In a news conference, President Trump and HHS Secretary Robert F. Kennedy Jr emphasized the importance of the FDA's advice. In his inimitable way, Trump urged pregnant women to "tough it out" rather than ingest Tylenol Tablets.

Democrats quickly renounced Trump and Kennedy's advice. Representative Rosa DeLauro, the purple-haired Democratic congresswoman from Connecticut, denounced Kennedy's Tylenol warning. In a prepared statement, DeLauro called Kennedy's warning "absurd" and urged women to ignore it.

The claim from President Trump and Secretary Kennedy is baseless. Scientists and doctors agree that Tylenol, or acetaminophen, is one of [the] few safe pain relievers available to women during their pregnancy. President Trump and Secretary Kennedy’s claim is misinformation and it should not be taken seriously, as it could lead to women taking dangerous alternatives. 

NPR, ever ready to criticize the Trump administration, also cast doubt on Kennedy's Tylenol warning. NPR began its story on the topic with this headline: "Trump blames Tylenol for autism. Science doesn't back him up."

However, Kennedy and Trump's warning about the dangers of taking Tylenol during pregnancy is not baseless. In an internal email message, Rachel Weinstein, director of epidemiology at a Johnson & Johnson subsidiary (manufacturer of Tylenol), alerted J & J's global head of epidemiology about a disturbing scientific review. 

As reported in the Epoch Times, the review "concluded that nine studies suggested that use of acetaminophen—the active ingredient in Tylenol—by pregnant women was linked to autism and other neurodevelopmental issues in the women’s children." Weinstein added that “[t]he weight of evidence is starting to feel heavy to me.”

Professor Zehan Liew of the Yale School of Public Health had this to say on the Tylenol controversy:
We do not know yet for sure whether acetaminophen [Tylenol's active ingredient]causes autism. Multiple observational studies conducted across different populations have shown associations between frequent and long-term use of acetaminophen in pregnancy and some negative effects on a child’s neurodevelopment.

In addition, a Harvard study reached similar findings. Andrea Baccarelli, Dean of the Harvard School of Public Health, reported on a "rigorous review" that "found evidence of an association between exposure to acetaminophen during pregnancy and increased incidence of neurodevelopmental disorders in children.” The study recommended that "[a]ppropriate and immediate steps should be taken to advise pregnant women to limit acetaminophen consumption to protect their offspring’s neurodevelopment."
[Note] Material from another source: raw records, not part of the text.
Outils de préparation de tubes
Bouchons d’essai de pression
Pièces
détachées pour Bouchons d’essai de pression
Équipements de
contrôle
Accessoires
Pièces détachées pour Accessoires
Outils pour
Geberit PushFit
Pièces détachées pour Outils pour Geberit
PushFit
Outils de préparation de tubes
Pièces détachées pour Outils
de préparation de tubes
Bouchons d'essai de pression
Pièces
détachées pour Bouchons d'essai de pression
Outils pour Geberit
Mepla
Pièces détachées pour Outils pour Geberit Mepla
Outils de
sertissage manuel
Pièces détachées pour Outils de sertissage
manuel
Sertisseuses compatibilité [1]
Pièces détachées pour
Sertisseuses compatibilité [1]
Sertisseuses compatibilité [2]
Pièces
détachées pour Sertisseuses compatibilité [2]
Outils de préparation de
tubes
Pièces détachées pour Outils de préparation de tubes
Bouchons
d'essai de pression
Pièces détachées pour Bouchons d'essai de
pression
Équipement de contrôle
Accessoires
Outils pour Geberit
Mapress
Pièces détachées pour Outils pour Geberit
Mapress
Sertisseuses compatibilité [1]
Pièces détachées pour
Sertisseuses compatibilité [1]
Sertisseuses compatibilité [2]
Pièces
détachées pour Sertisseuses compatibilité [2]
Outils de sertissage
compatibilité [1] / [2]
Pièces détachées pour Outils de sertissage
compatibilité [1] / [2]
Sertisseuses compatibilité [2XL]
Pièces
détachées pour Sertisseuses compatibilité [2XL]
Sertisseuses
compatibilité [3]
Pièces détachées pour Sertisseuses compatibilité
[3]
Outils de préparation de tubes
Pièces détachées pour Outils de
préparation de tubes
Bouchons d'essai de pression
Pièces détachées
Americans can conduct their own review on the possible link between Tylenol and autism; it's easily accessible online. Nevertheless, everyone should know that the Trump administration's advice about Tylenol is not baseless or absurd. 

Congresswoman DeLauro urged her constituents not to take medical advice from Secretary Kennedy. I encourage them not to take medical advice from DeLauro or the rabidly anti-Trump media.

Pay no attention to the purple-haired lady wearing green glasses.